“Odeio este trânsito” – dizia-me a minha mãe, com um rosto cansado.
Quando era mais pequena perguntei-lhe: “avó quero dar um beijo daqueles de cinema um dia”… E ela como se o tempo não passasse pelo relógio contou-me páginas de um diário não esquecido.
Nunca tinha esquecido as pinturas em tons de vermelhos, os espelhos que adornavam as paredes da sala, um tecto com luzes que iluminavam com força quem ali dançasse, evocando assim as cenas de dança, por quem todos esperavam.
Os tempos eram outros, mas contou-me que a orquestra estava a tocar o tango da vida dela, a melodia era certeira e viva e ela ia vestida com um enorme vestido de gala. Glamoroso, dourado, bordado a lantejoulas com uma rosa preta a prender atrás a cinta. Contou-me que o avô ficara triste, não a queria ver com nada negro, não estava de acordo com aquela noite evidentemente. O gesto mágico dele ter ido colher uma vermelha ao jardim do lado preencheu-lhe as medidas, era a cor do amor eterno, como o deles tinha sido abençoado. O avô tinha charme, era elegante, e pegou-lhe na mão para a levar à dança das suas vidas…
Em movimentos quase teatrais dançaram uma dança sedutora, romântica, no meio do salão. A avó contou-me que não conseguia ver ninguém, sentia-se fora do mundo, fora do espaço, ela não se sentia simplesmente. Existia o som, o ritmo a mexerem no ouvido, e o sentimento a fazer alarido no coração que batia descompassadamente.
A mão do avô segurava a cintura dela, as costas, arqueando a cada passo, simulando cair em seus braços. A cabeça parecia querer tocar o chão que os cabelos varriam. Levava o cabelo solto, ao contrário do apanhado que a bisavó lhe queria fazer, rodeado de ganchos espalhafatosos. O cabelo estava solto, grande, ondulado, escuro, e ela sentia-se mais segura assim. Sentiu-se conduzida por algo superior. O avô manejava-a como uma pena, levantava voo, ia ao céu e voltava em segundos. O que poderia querer mais?
De vez em quando, chegava-a de encontro ao seu peito, o ritmo marcava momentos de entrega, onde as costas da avó se apoiavam nos joelhos do avô… E, com o jeito de duas pessoas que se vão beijar, aproximavam-se, mas logo se afastavam, puxavam-se rapidamente, é a moda de um tango.
A música acabou, e eles continuaram no centro da pista. As luzes já não existiam, estava escuro, os olhos ficaram inflexíveis a tudo o resto! Sentiu a vida agarrada ao seu coração, apertando-o. Beijaram-se, e a sala tinha-se levantado em aplausos! Os olhares de todas as pessoas, esses, a minha avó sentiu-os como se fossem focos, num palco, ela estava tonta, com a cabeça à roda e sentou-se pedindo um copo de água. A adrenalina tinha sido gasta e o seu corpo pedia ar. O seu vestido dourado estava suado e marcado pelas palmas das mãos do avô! As luzes, os holofotes de um momento, apagaram-se. Ficou silêncio, as velas das mesas redondas continuaram acesas… Mas para ela tinha descido o pano da vida, e aí começou a amar.
Eu e a minha mãe chegámos ao lar, e ela lá estava… Baloiçava numa cadeira de lamentos, murmúrios de um passado recente e de uma vida que é a sua, e a dos outros. A mísera energia que deambula aleatoriamente pelo seu corpo, dissipa com as batidas de um relógio de parede que dita “tic tac”, sem saber ao certo o que conta.
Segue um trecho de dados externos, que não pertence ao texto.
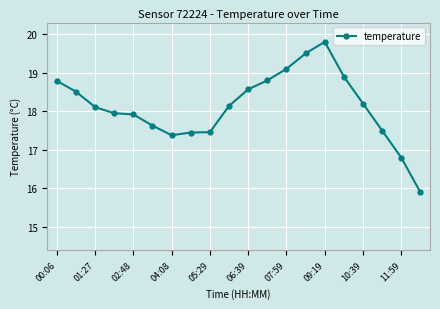

What is the value of the 10th point from the left?

18.1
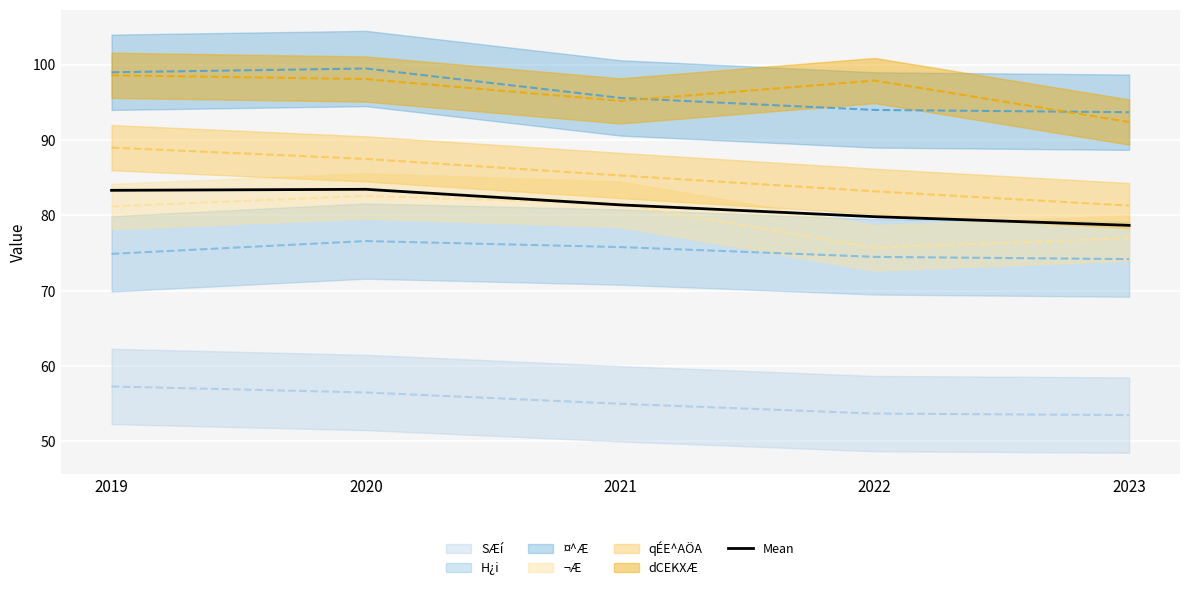

What is the value of the 3rd point from the left?

81.4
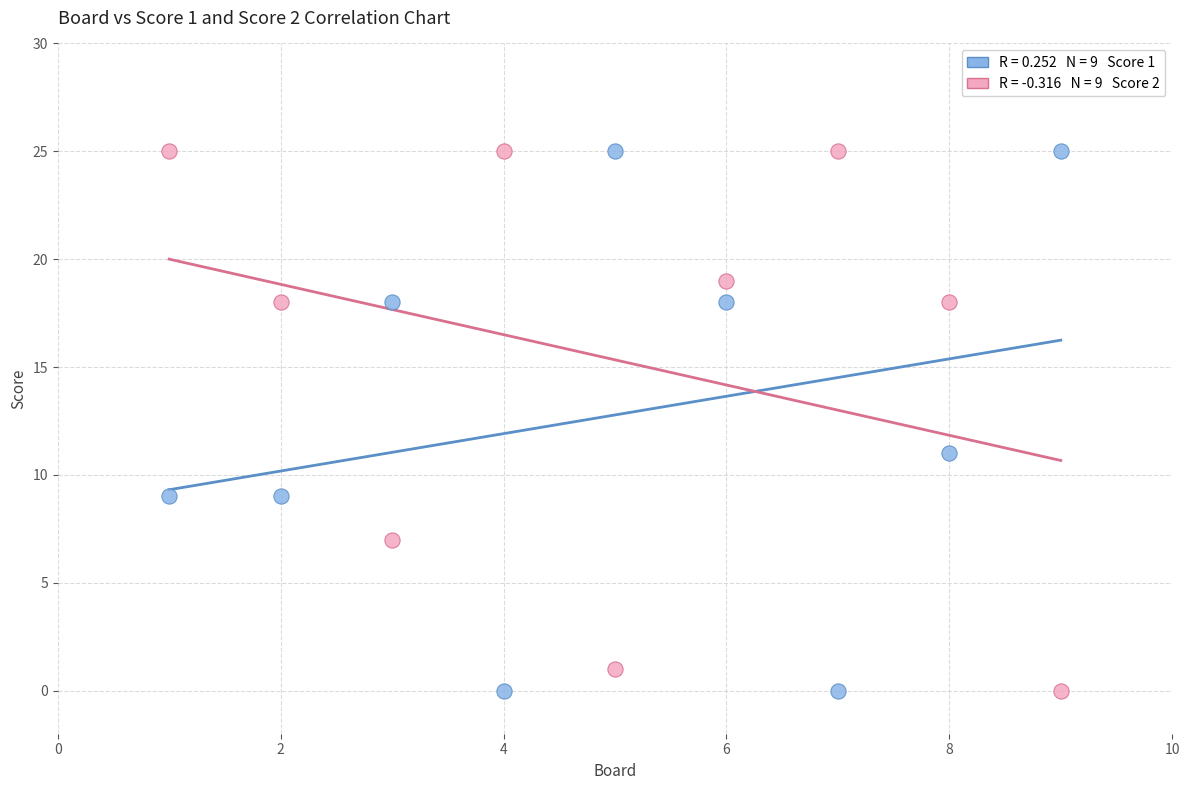

Across all data points, what is the range of X values (max minus min)?

8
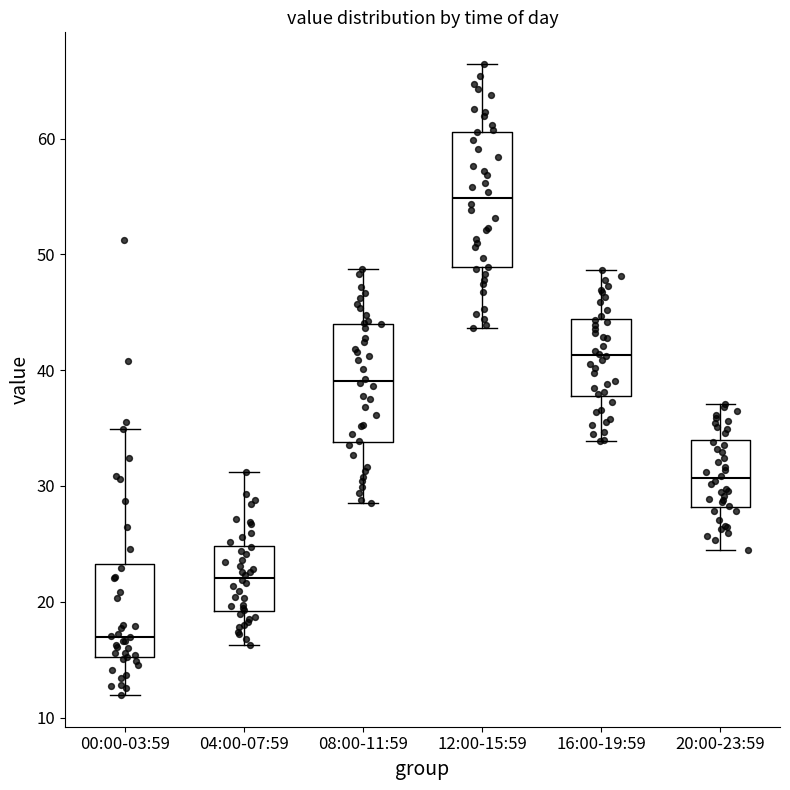

Comparing the boxes themselves (not the whiskers), which one is the tallest?

12:00-15:59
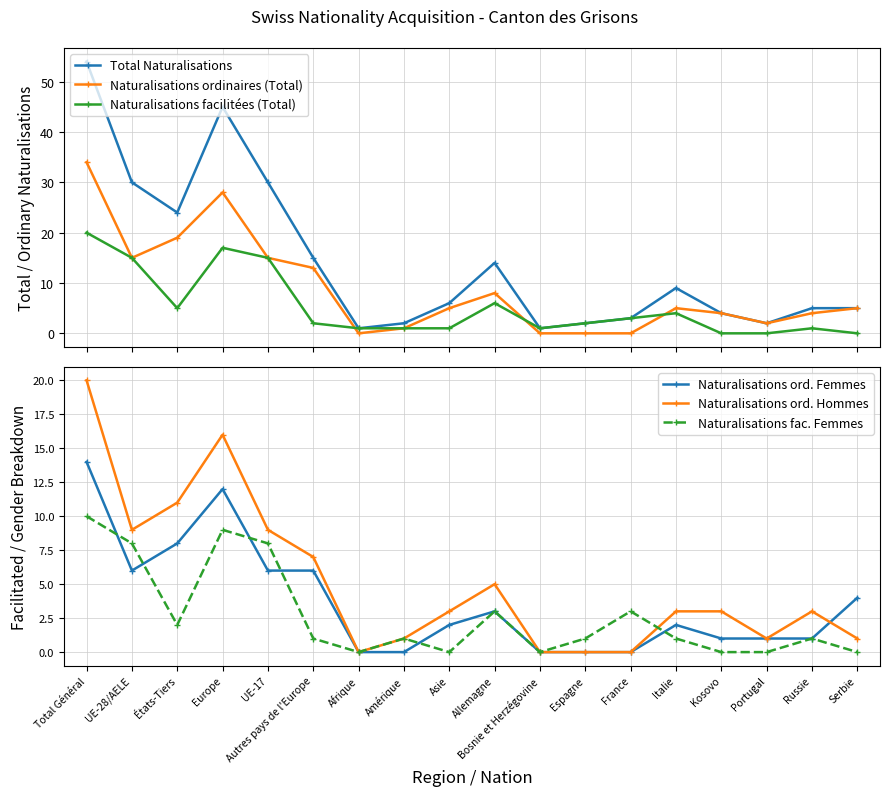

True or false: Total Naturalisations and Naturalisations fac. Femmes intersect in this chart.

False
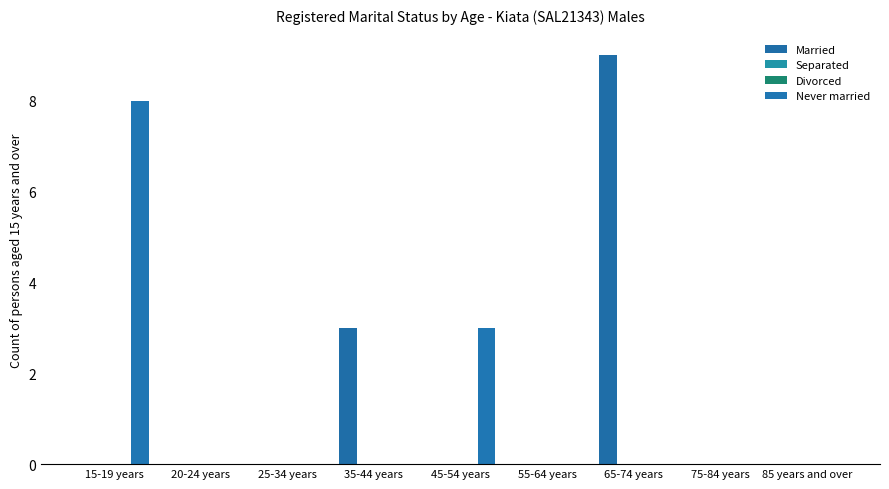

What position from the right is 75-84 years?

2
“Agora aprendeu a imitar o relógio. Leva assim o dia todo…” – disse-nos uma enfermeira que passou a correr pela sala de estar…
A minha mãe preocupa-se com ela e afirmando que era da velhice, que isso não perdoava, ia falar com ela…
Não deixei, não queria que a minha avó se cansasse, ninguém a iria compreender.
A sua mão direita, frágil e seca, segura uma bengala antiga e inútil para a função que supostamente deveria exercer, mas útil para contar os compassos binários daquele ditador do tempo. A lareira continua acesa. A madeira estala quando arde, como se se tratasse de um efeito especial para alegrar a melodia.
E fica ali, baloiçando entre o aquém e o além, aguardando… um “tic” sem “tac”, ou um tango que morreu no amor que não sobrevive ao tempo, não resiste à vida… O olhar dela ia longe, pareceu-me que me tinha piscado o olho quando lhe segurei a mão em gesto de devoção.